I also think it is “coastal” (both). I have spent a lot of time in Texas and Arizona and even in the summer I saw plenty of attractive and stylish women (all ages) wearing nice hose and proper shoes.

It is sad and damnable that we will probably have this look for a while. Where I disagree is in blaming the look on hosiery companies not fighting back. I blame it on those psycho “fashion designers” who have every model bare legged in every show. They’re telling people this is fashionable.

– I agree. I think the targets for our real wrath should be the fashion designers. But I still scratch my head at the seeming inability of the hosiery industry to mount any type of counter-offensive. Don’t clothing manufacturers have any cachet with designers? Can’t they “pay” anyone to model their clothes? Can’t they “pay” for high-profile product placements in movies, for celebrity guests on talk shows? Can someone please explain this to me? I don’t understand why the hosiery industry rolls over and plays dead.

– You make a very good point I hadn’t considered. Even though the fashion designers are to blame, the hosiery industry doesn’t take a stab at it.

I don’t want to go off on a rant, but I have contacted a large number of hosiery manufacturers and simply put, they aren’t into “rocking the boat”. A number of responses were canned “thank you for contacting us” but an equal number were basically “we are considering it but don’t see it being a move at this time”.

What I took this to mean is simple retail business; “as long as the product is selling, don’t mess with it. ” These companies sell a lot of hosiery already. Spending more and promoting something that isn’t currently popular outside a niche is not something they are willing to do.
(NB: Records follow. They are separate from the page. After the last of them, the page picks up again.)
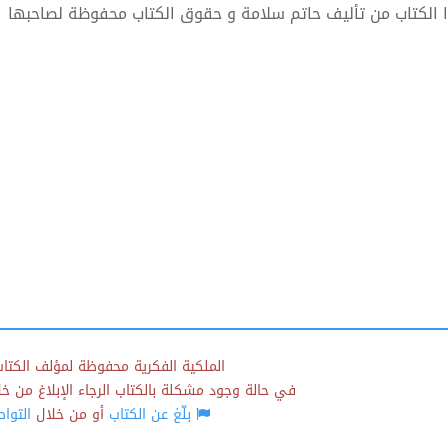
 الكتاب من تأليف حاتم سلامة و حقوق الكتاب محفوظة لصاحبها
الملكية الفكرية محفوظة لمؤلف الكتاب
في حالة وجود مشكلة بالكتاب الرجاء الإبلاغ من خلال
بلّغ عن الكتاب
أو من خلال
التوا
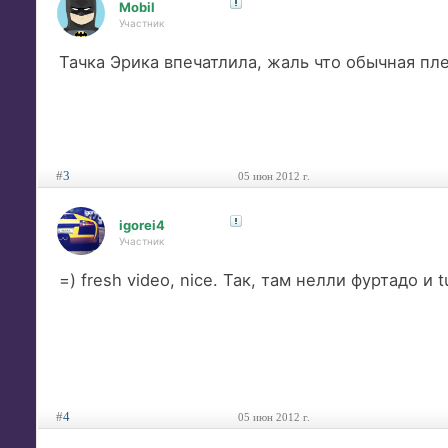
Mobil
Участник
Тачка Эрика впечатлила, жаль что обычная плен
#
3
05 июн 2012 г.
igorei4
Участник
=) fresh video, nice. Так, там нелли фуртадо и t
#
4
05 июн 2012 г.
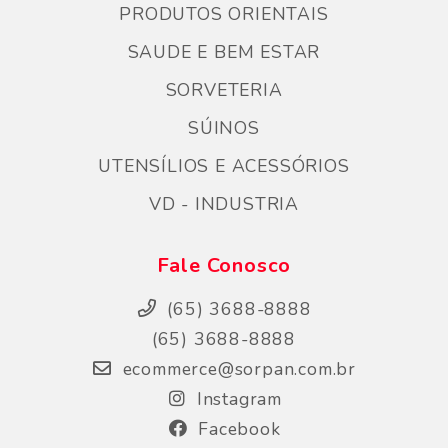
PRODUTOS ORIENTAIS
SAUDE E BEM ESTAR
SORVETERIA
SÚINOS
UTENSÍLIOS E ACESSÓRIOS
VD - INDUSTRIA
Fale Conosco
(65) 3688-8888
(65) 3688-8888
ecommerce@sorpan.com.br
Instagram
Facebook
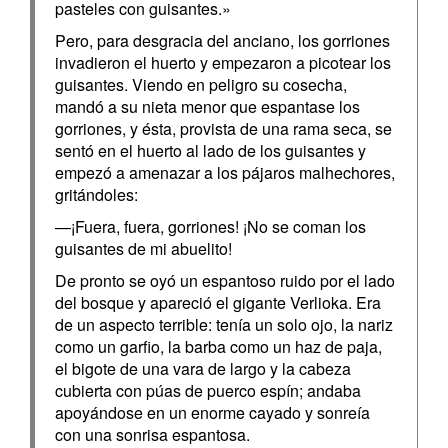
pasteles con guisantes.»
Pero, para desgracia del anciano, los gorriones
invadieron el huerto y empezaron a picotear los
guisantes. Viendo en peligro su cosecha,
mandó a su nieta menor que espantase los
gorriones, y ésta, provista de una rama seca, se
sentó en el huerto al lado de los guisantes y
empezó a amenazar a los pájaros malhechores,
gritándoles:
—¡Fuera, fuera, gorriones! ¡No se coman los
guisantes de mi abuelito!
De pronto se oyó un espantoso ruido por el lado
del bosque y apareció el gigante Verlioka. Era
de un aspecto terrible: tenía un solo ojo, la nariz
como un garfio, la barba como un haz de paja,
el bigote de una vara de largo y la cabeza
cubierta con púas de puerco espín; andaba
apoyándose en un enorme cayado y sonreía
con una sonrisa espantosa.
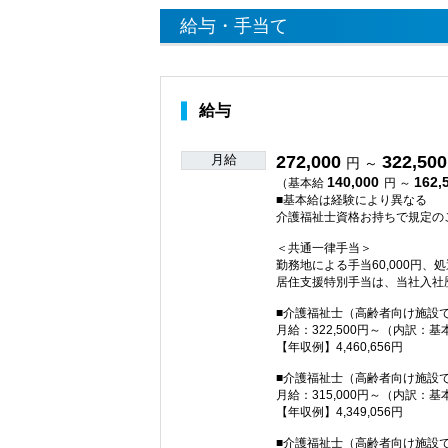
給与・手当て
給与
月給
272,000
322,500
円 ～
140,000
162,
（基本給
円 ～
■基本給は経験により異なる
介護福祉士資格お持ちで規定の
＜共通一律手当＞
勤務地による手当60,000円、
居住支援特別手当は、当社入社
■介護福祉士（高齢者向け施設
月給：322,500円～（内訳：基
【年収例】4,460,656円
■介護福祉士（高齢者向け施設
月給：315,000円～（内訳：基
【年収例】4,349,056円
■介護福祉士（高齢者向け施設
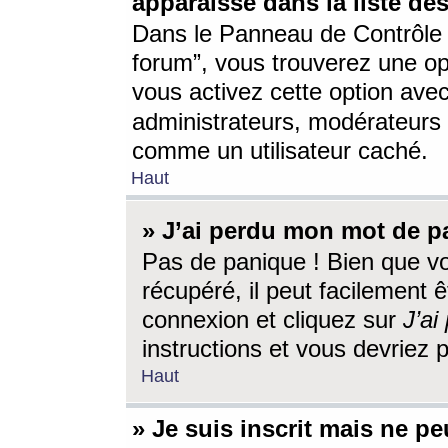
apparaisse dans la liste des
Dans le Panneau de Contrôle d
forum”, vous trouverez une o
vous activez cette option ave
administrateurs, modérateur
comme un utilisateur caché.
Haut
» J’ai perdu mon mot de p
Pas de panique ! Bien que v
récupéré, il peut facilement êt
connexion et cliquez sur
J’a
instructions et vous devriez
Haut
» Je suis inscrit mais ne p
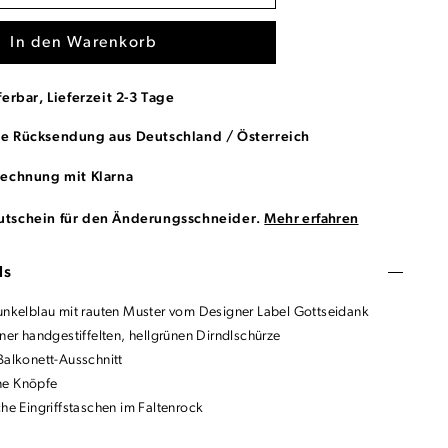
In den Warenkorb
ferbar, Lieferzeit 2-3 Tage
se Rücksendung aus Deutschland / Österreich
Rechnung mit Klarna
utschein für den Änderungsschneider.
Mehr erfahren
ls
dunkelblau mit rauten Muster vom Designer Label Gottseidank
iner handgestiffelten, hellgrünen Dirndlschürze
Balkonett-Ausschnitt
ne Knöpfe
che Eingriffstaschen im Faltenrock
:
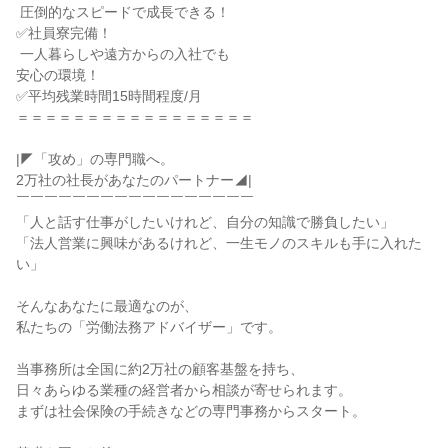
 圧倒的なスピードで成長できる！

✅社員寮完備！

 一人暮らしや遠方からの入社でも

安心の環境！

✅平均残業時間15時間程度/月

＝＝＝＝＝＝＝＝＝＝＝＝＝＝＝＝＝

|◤「攻め」の専門職へ。

2万社の社長があなたのパートナー◢|

￣￣￣￣￣￣￣￣￣￣￣￣￣￣￣￣￣

「人と話す仕事がしたいけれど、自分の知識で勝負したい」

「法人営業に興味があるけれど、一生モノのスキルも手に入れた
い」

そんなあなたに最適なのが、

私たちの「労働法務アドバイザー」です。

当事務所は全国に約2万社の顧客基盤を持ち、

日々あらゆる業種の経営者から相談が寄せられます。

まずは社会保険の手続きなどの専門事務からスタート。
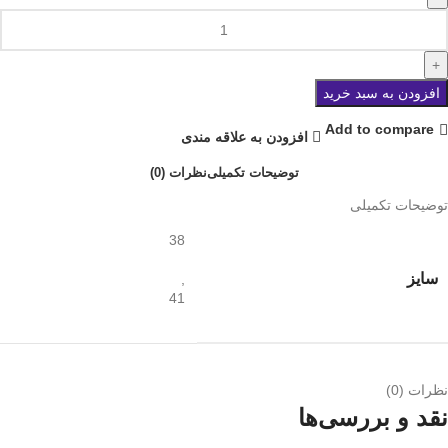
افزودن به سبد خرید
Add to compare
افزودن به علاقه مندی
توضیحات تکمیلی
نظرات (0)
توضیحات تکمیلی
38
سایز
,
41
نظرات (0)
نقد و بررسی‌ها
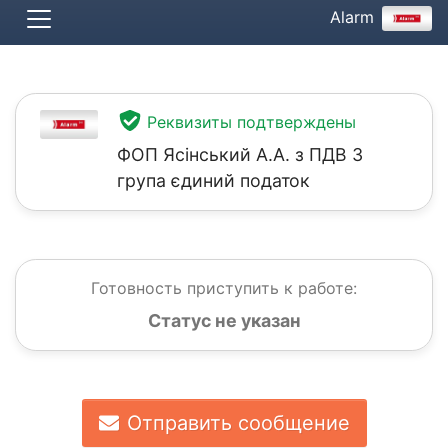
Alarm
Реквизиты подтверждены
ФОП Ясінський А.А. з ПДВ 3
група єдиний податок
Готовность приступить к работе:
Статус не указан
Отправить сообщение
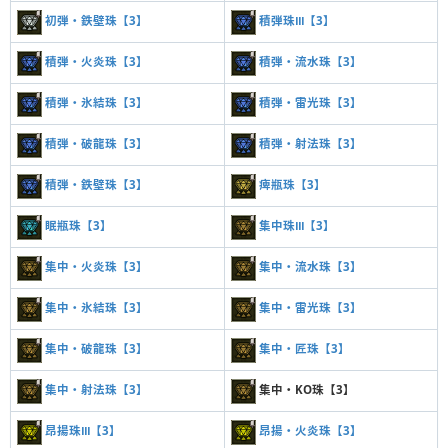
初弾・鉄壁珠【3】
積弾珠Ⅲ【3】
積弾・火炎珠【3】
積弾・流水珠【3】
積弾・氷結珠【3】
積弾・雷光珠【3】
積弾・破龍珠【3】
積弾・射法珠【3】
積弾・鉄壁珠【3】
痺瓶珠【3】
眠瓶珠【3】
集中珠Ⅲ【3】
集中・火炎珠【3】
集中・流水珠【3】
集中・氷結珠【3】
集中・雷光珠【3】
集中・破龍珠【3】
集中・匠珠【3】
集中・射法珠【3】
集中・KO珠【3】
昂揚珠Ⅲ【3】
昂揚・火炎珠【3】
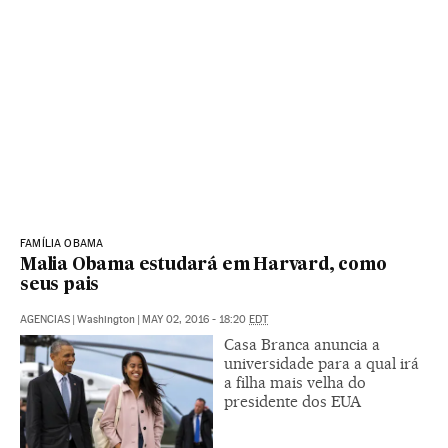
FAMÍLIA OBAMA
Malia Obama estudará em Harvard, como
seus pais
AGENCIAS
|
Washington
|
MAY 02, 2016 - 18:20
EDT
Casa Branca anuncia a
universidade para a qual irá
a filha mais velha do
presidente dos EUA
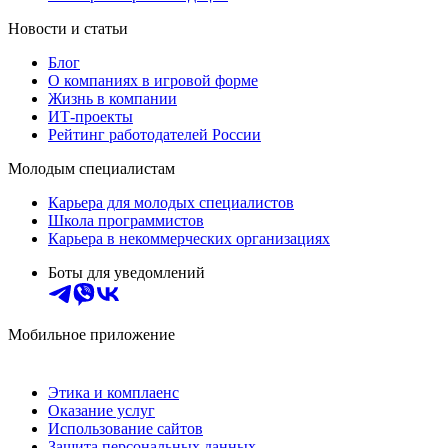
Новости и статьи
Блог
О компаниях в игровой форме
Жизнь в компании
ИТ-проекты
Рейтинг работодателей России
Молодым специалистам
Карьера для молодых специалистов
Школа программистов
Карьера в некоммерческих организациях
Боты для уведомлений
Мобильное приложение
Этика и комплаенс
Оказание услуг
Использование сайтов
Защита персональных данных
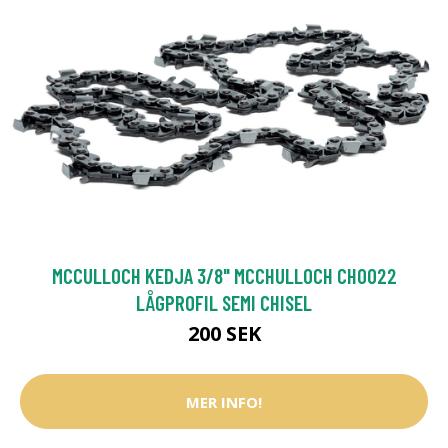
MCCULLOCH KEDJA 3/8" MCCHULLOCH CHO022
LÅGPROFIL SEMI CHISEL
200 SEK
MER INFO!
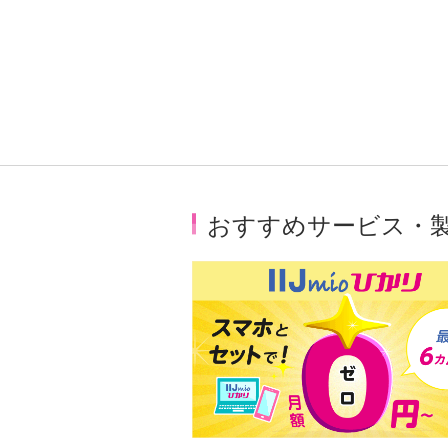
おすすめサービス・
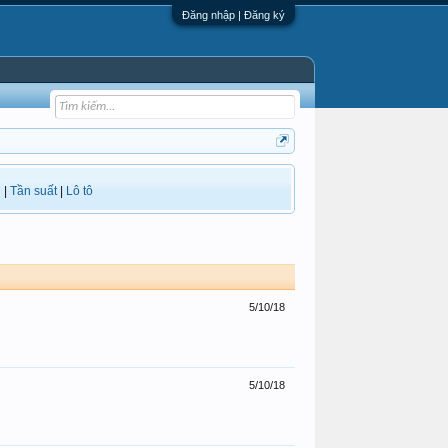
Đăng nhập | Đăng ký
i
|
Tần suất
|
Lô tô
5/10/18
5/10/18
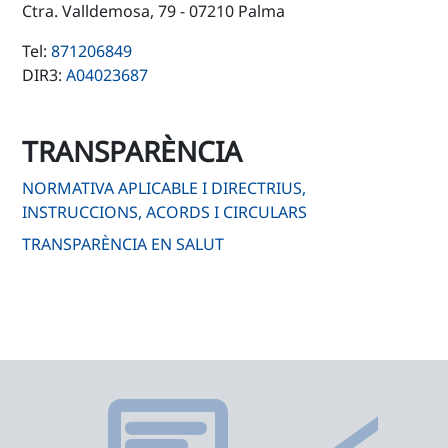
Ctra. Valldemosa, 79 - 07210 Palma
Tel:
871206849
DIR3:
A04023687
TRANSPARÈNCIA
NORMATIVA APLICABLE I DIRECTRIUS,
INSTRUCCIONS, ACORDS I CIRCULARS
TRANSPARÈNCIA EN SALUT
– I work with young ladies and yes, even here in New Zealand, I am disgusted by the way that they dress these days. Many of them don’t even know how to put on a skirt or a dress, let alone a pair of stockings. In fact, many girls in the town in which I live in wouldn’t even know what a pair of stockings looked like. Every now and again you will get someone who takes pride in being a lady by throwing away the hideous trousers that they are into these days and puts on a lovely dress or skirt and top, complete with stockings and heels.

– During the ’80s, I was a manager for a furniture manufacturing firm in High Point, NC.

Hosiery firms surrounded High Point, and I was surprised that few marketed their products direct, but simply manufactured to specs for “front companies” that followed fashion trends.

When the company I managed started manufacturing under license for designers, I understood the business model of hosiery firms.

The business model of reacting to fashion trends captured by designers is less risky than marketing your products. It is also more profitable to make exactly what a client orders to spec – no excess inventory.

The majors mostly market to support their retailers, (ie. Hanes co-op ads with their larger retailers) and their advertising contribution is directly tied to the size of the retailer’s order.